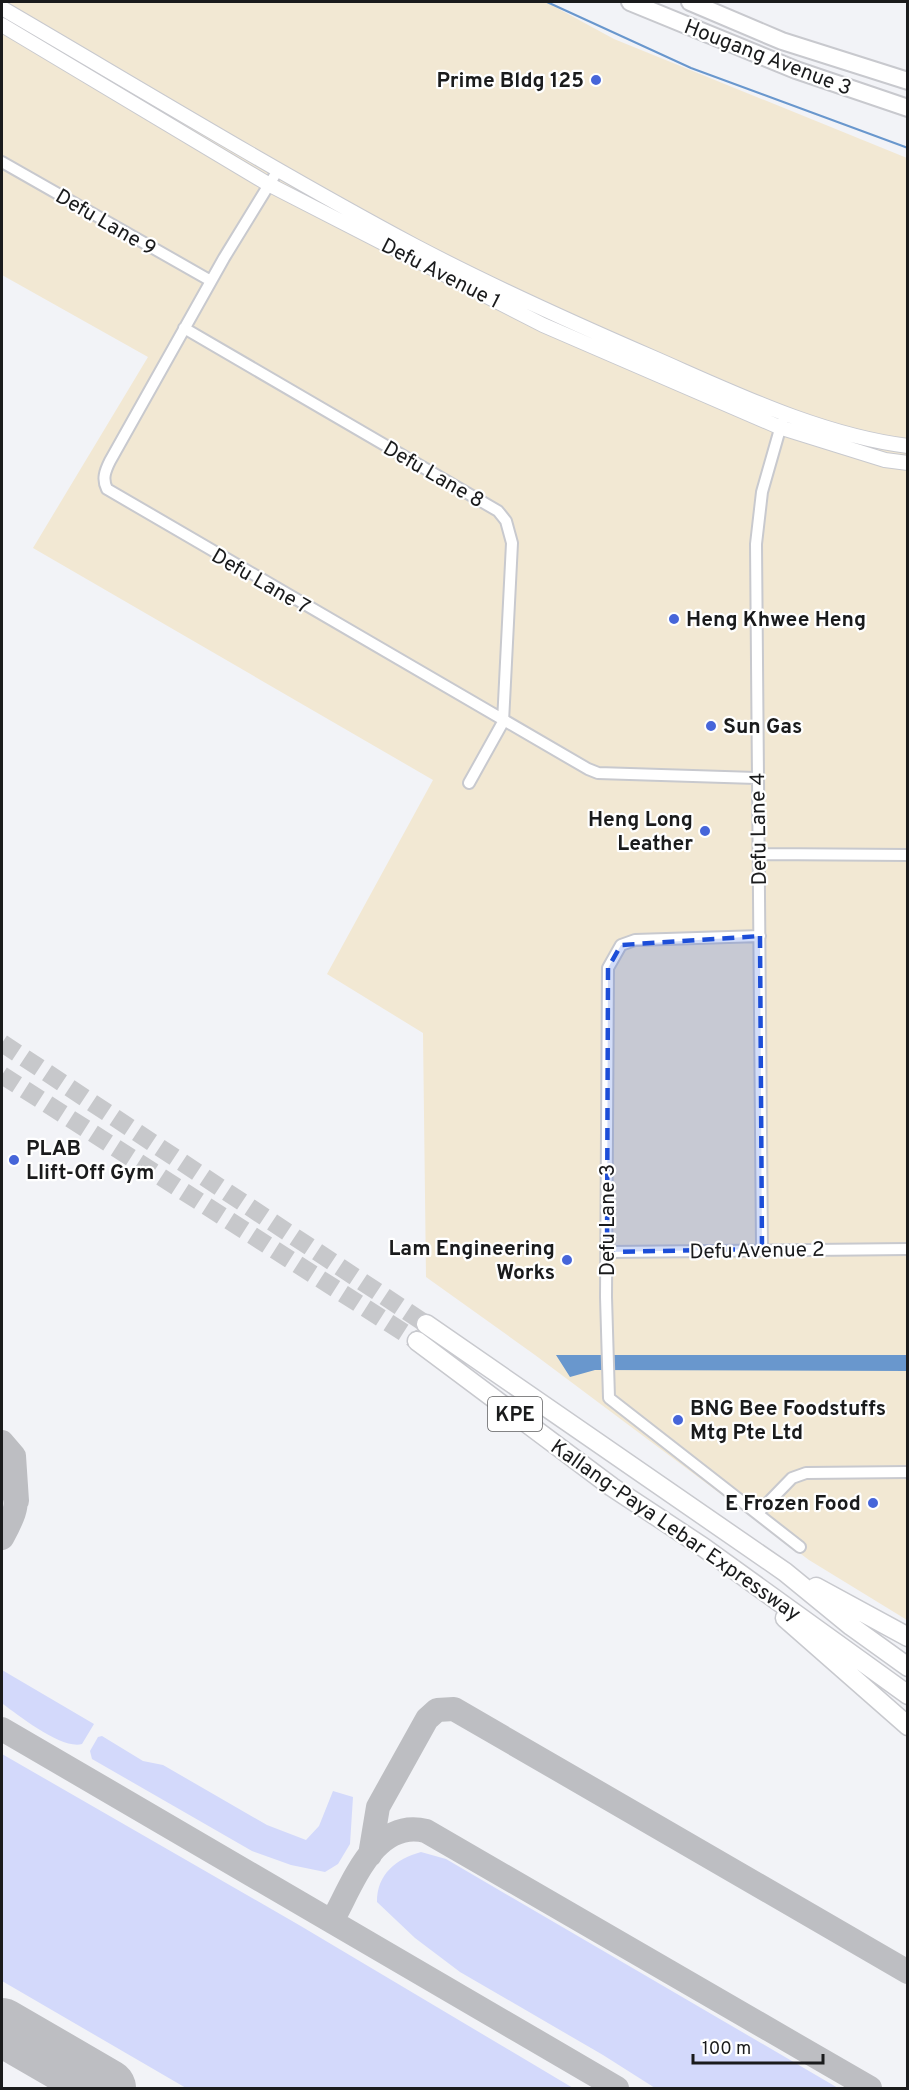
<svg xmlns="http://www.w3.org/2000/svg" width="909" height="2090" font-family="Overpass,sans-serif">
<rect width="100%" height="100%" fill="#f2f3f7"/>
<path fill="#f2e8d3" d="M2,2H546L614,39L907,158V1620L809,1560L535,1355L426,1277L423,1033L327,974L433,780L33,548L148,357L2,275Z"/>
<path fill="#d3d9fb" d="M2,1670L94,1724L82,1744C63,1750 19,1716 3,1704Z
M102,1736L143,1761L163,1765L267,1825L306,1840L319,1826L333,1791L353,1797L350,1844L338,1864L325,1872L291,1865L252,1851L92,1759L90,1751L98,1737Z
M2,1754L299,1925L573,2088H186L2,1981Z
M421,1852L446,1859L838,2088H655L603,2055L460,1972L415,1938L377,1902C377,1874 396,1859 421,1852Z"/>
<path fill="#6997cd" d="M556,1355H907L908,1371L595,1370L570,1377Z"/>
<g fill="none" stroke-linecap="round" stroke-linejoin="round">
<path stroke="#6997cd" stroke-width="2" d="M547,2L691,68L908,148"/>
<path stroke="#bdbec2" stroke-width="24" d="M2,1442L14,1456L17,1501
M2,1482C26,1496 13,1518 2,1538
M2,1729L617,2088
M370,1855L378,1807L427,1719L437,1710L454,1709L908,1972
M332,1921C352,1886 374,1818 426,1831L870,2088"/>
<path stroke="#bdbec2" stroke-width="58" d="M2,2027L107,2088"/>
<path stroke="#c7c8cb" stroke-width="18" stroke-dasharray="18 9" stroke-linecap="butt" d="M2,1043L426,1324
M2,1075L417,1341"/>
<g stroke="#c8c9ce" stroke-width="14">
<path id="minor" d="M2,162L211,281
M278,170L224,258L110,461C105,471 102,479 107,489L588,769L598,773L756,778
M184,328L498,511L506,521L512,543L503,722L469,783
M758,854L908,855
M760,936L635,940L621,945L608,968L606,1297L609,1398L800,1547
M762,1249L756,544L762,492L782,422
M607,1252L908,1249
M758,1513L792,1478L806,1473L908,1472"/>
</g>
<g stroke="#c8c9ce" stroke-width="16">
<path id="secondary" d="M2,8C139,88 275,171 415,246C493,287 573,323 654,358C734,393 820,435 908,446
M2,25L268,184L543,325L779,427L885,460L908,463"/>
</g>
<g stroke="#c8c9ce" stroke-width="20">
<path id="trunk" d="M630,2L796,70L908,108
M690,2L782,41L908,81"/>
</g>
<g stroke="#c8c9ce" stroke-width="21">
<path id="motorway" d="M426,1324L785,1572L851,1626L908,1667
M417,1341L612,1487L703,1547L908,1695
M816,1587L908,1637
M785,1618L908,1726"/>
</g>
<use href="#minor" stroke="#fff" stroke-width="10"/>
<use href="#secondary" stroke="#fff" stroke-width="14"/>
<use href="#trunk" stroke="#fff" stroke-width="16"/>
<use href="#motorway" stroke="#fff" stroke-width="18"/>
</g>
<path fill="#1d4ed8" fill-opacity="0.2" stroke="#1d4ed8" stroke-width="4.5" stroke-dasharray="12 8" stroke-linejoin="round" d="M760,936L762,1249L607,1252L608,968L621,945Z"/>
<g fill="#4665d9" stroke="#fff" stroke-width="2">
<circle cx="596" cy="80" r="6"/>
<circle cx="674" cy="619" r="6"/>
<circle cx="711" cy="726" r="6"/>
<circle cx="705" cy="831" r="6"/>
<circle cx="14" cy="1160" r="6"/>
<circle cx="567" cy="1260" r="6"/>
<circle cx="678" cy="1420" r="6"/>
<circle cx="873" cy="1503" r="6"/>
</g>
<g text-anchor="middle" stroke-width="4.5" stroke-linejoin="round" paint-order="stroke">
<rect fill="#fff" stroke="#5f5f60" stroke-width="1.5" x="488" y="1397" width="54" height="34" rx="4.5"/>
<g font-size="20" font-weight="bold" fill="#1a1b1c">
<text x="515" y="1421">KPE</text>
</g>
<g font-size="21" fill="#1a1b1c" stroke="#fff">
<text transform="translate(768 57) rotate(21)" y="7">Hougang Avenue 3</text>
<text transform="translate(106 222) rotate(30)" y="7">Defu Lane 9</text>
<text transform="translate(441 273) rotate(27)" y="7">Defu Avenue 1</text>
<text transform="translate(434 474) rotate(30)" y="7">Defu Lane 8</text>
<text transform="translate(261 581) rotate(30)" y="7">Defu Lane 7</text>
<text transform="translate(758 829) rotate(-91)" y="7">Defu Lane 4</text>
<text transform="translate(607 1220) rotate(-90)" y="7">Defu Lane 3</text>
<text transform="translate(757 1250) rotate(-1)" y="7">Defu Avenue 2</text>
<text transform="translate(676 1530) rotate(35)" y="7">Kallang-Paya Lebar Expressway</text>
</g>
<g font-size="21" font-weight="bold" fill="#1a1b1c" stroke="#fff" text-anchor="end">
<text x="584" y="87">Prime Bldg 125</text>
<text x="686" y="626" text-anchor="start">Heng Khwee Heng</text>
<text x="723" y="733" text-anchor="start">Sun Gas</text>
<text x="693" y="826">Heng Long<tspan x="693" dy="24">Leather</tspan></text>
<text x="26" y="1155" text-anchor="start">PLAB<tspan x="26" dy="24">LIift-Off Gym</tspan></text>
<text x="555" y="1255">Lam Engineering<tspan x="555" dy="24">Works</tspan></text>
<text x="690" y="1415" text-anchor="start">BNG Bee Foodstuffs<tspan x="690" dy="24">Mtg Pte Ltd</tspan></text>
<text x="861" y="1510">E Frozen Food</text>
</g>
</g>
<rect width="909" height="2090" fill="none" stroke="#1a1b1c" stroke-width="6"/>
<path d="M693 2054v9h130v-9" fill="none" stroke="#1a1b1c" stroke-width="3"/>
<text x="702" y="2054" font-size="18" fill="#1a1b1c" stroke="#ffffff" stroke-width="4.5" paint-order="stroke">100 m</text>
</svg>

#### [Work item]
Copy the material shown above in full and exactly. Skip the pictures.

#### [Expected answer]
<svg xmlns="http://www.w3.org/2000/svg" width="909" height="2090" font-family="Overpass,sans-serif">
<rect width="100%" height="100%" fill="#f2f3f7"/>
<path fill="#f2e8d3" d="M2,2H546L614,39L907,158V1620L809,1560L535,1355L426,1277L423,1033L327,974L433,780L33,548L148,357L2,275Z"/>
<path fill="#d3d9fb" d="M2,1670L94,1724L82,1744C63,1750 19,1716 3,1704Z
M102,1736L143,1761L163,1765L267,1825L306,1840L319,1826L333,1791L353,1797L350,1844L338,1864L325,1872L291,1865L252,1851L92,1759L90,1751L98,1737Z
M2,1754L299,1925L573,2088H186L2,1981Z
M421,1852L446,1859L838,2088H655L603,2055L460,1972L415,1938L377,1902C377,1874 396,1859 421,1852Z"/>
<path fill="#6997cd" d="M556,1355H907L908,1371L595,1370L570,1377Z"/>
<g fill="none" stroke-linecap="round" stroke-linejoin="round">
<path stroke="#6997cd" stroke-width="2" d="M547,2L691,68L908,148"/>
<path stroke="#bdbec2" stroke-width="24" d="M2,1442L14,1456L17,1501
M2,1482C26,1496 13,1518 2,1538
M2,1729L617,2088
M370,1855L378,1807L427,1719L437,1710L454,1709L908,1972
M332,1921C352,1886 374,1818 426,1831L870,2088"/>
<path stroke="#bdbec2" stroke-width="58" d="M2,2027L107,2088"/>
<path stroke="#c7c8cb" stroke-width="18" stroke-dasharray="18 9" stroke-linecap="butt" d="M2,1043L426,1324
M2,1075L417,1341"/>
<g stroke="#c8c9ce" stroke-width="14">
<path id="minor" d="M2,162L211,281
M278,170L224,258L110,461C105,471 102,479 107,489L588,769L598,773L756,778
M184,328L498,511L506,521L512,543L503,722L469,783
M758,854L908,855
M760,936L635,940L621,945L608,968L606,1297L609,1398L800,1547
M762,1249L756,544L762,492L782,422
M607,1252L908,1249
M758,1513L792,1478L806,1473L908,1472"/>
</g>
<g stroke="#c8c9ce" stroke-width="16">
<path id="secondary" d="M2,8C139,88 275,171 415,246C493,287 573,323 654,358C734,393 820,435 908,446
M2,25L268,184L543,325L779,427L885,460L908,463"/>
</g>
<g stroke="#c8c9ce" stroke-width="20">
<path id="trunk" d="M630,2L796,70L908,108
M690,2L782,41L908,81"/>
</g>
<g stroke="#c8c9ce" stroke-width="21">
<path id="motorway" d="M426,1324L785,1572L851,1626L908,1667
M417,1341L612,1487L703,1547L908,1695
M816,1587L908,1637
M785,1618L908,1726"/>
</g>
<use href="#minor" stroke="#fff" stroke-width="10"/>
<use href="#secondary" stroke="#fff" stroke-width="14"/>
<use href="#trunk" stroke="#fff" stroke-width="16"/>
<use href="#motorway" stroke="#fff" stroke-width="18"/>
</g>
<path fill="#1d4ed8" fill-opacity="0.2" stroke="#1d4ed8" stroke-width="4.5" stroke-dasharray="12 8" stroke-linejoin="round" d="M760,936L762,1249L607,1252L608,968L621,945Z"/>
<g fill="#4665d9" stroke="#fff" stroke-width="2">
<circle cx="596" cy="80" r="6"/>
<circle cx="674" cy="619" r="6"/>
<circle cx="711" cy="726" r="6"/>
<circle cx="705" cy="831" r="6"/>
<circle cx="14" cy="1160" r="6"/>
<circle cx="567" cy="1260" r="6"/>
<circle cx="678" cy="1420" r="6"/>
<circle cx="873" cy="1503" r="6"/>
</g>
<g text-anchor="middle" stroke-width="4.5" stroke-linejoin="round" paint-order="stroke">
<rect fill="#fff" stroke="#5f5f60" stroke-width="1.5" x="488" y="1397" width="54" height="34" rx="4.5"/>
<g font-size="20" font-weight="bold" fill="#1a1b1c">
<text x="515" y="1421">KPE</text>
</g>
<g font-size="21" fill="#1a1b1c" stroke="#fff">
<text transform="translate(768 57) rotate(21)" y="7">Hougang Avenue 3</text>
<text transform="translate(106 222) rotate(30)" y="7">Defu Lane 9</text>
<text transform="translate(441 273) rotate(27)" y="7">Defu Avenue 1</text>
<text transform="translate(434 474) rotate(30)" y="7">Defu Lane 8</text>
<text transform="translate(261 581) rotate(30)" y="7">Defu Lane 7</text>
<text transform="translate(758 829) rotate(-91)" y="7">Defu Lane 4</text>
<text transform="translate(607 1220) rotate(-90)" y="7">Defu Lane 3</text>
<text transform="translate(757 1250) rotate(-1)" y="7">Defu Avenue 2</text>
<text transform="translate(676 1530) rotate(35)" y="7">Kallang-Paya Lebar Expressway</text>
</g>
<g font-size="21" font-weight="bold" fill="#1a1b1c" stroke="#fff" text-anchor="end">
<text x="584" y="87">Prime Bldg 125</text>
<text x="686" y="626" text-anchor="start">Heng Khwee Heng</text>
<text x="723" y="733" text-anchor="start">Sun Gas</text>
<text x="693" y="826">Heng Long<tspan x="693" dy="24">Leather</tspan></text>
<text x="26" y="1155" text-anchor="start">PLAB<tspan x="26" dy="24">LIift-Off Gym</tspan></text>
<text x="555" y="1255">Lam Engineering<tspan x="555" dy="24">Works</tspan></text>
<text x="690" y="1415" text-anchor="start">BNG Bee Foodstuffs<tspan x="690" dy="24">Mtg Pte Ltd</tspan></text>
<text x="861" y="1510">E Frozen Food</text>
</g>
</g>
<rect width="909" height="2090" fill="none" stroke="#1a1b1c" stroke-width="6"/>
<path d="M693 2054v9h130v-9" fill="none" stroke="#1a1b1c" stroke-width="3"/>
<text x="702" y="2054" font-size="18" fill="#1a1b1c" stroke="#ffffff" stroke-width="4.5" paint-order="stroke">100 m</text>
</svg>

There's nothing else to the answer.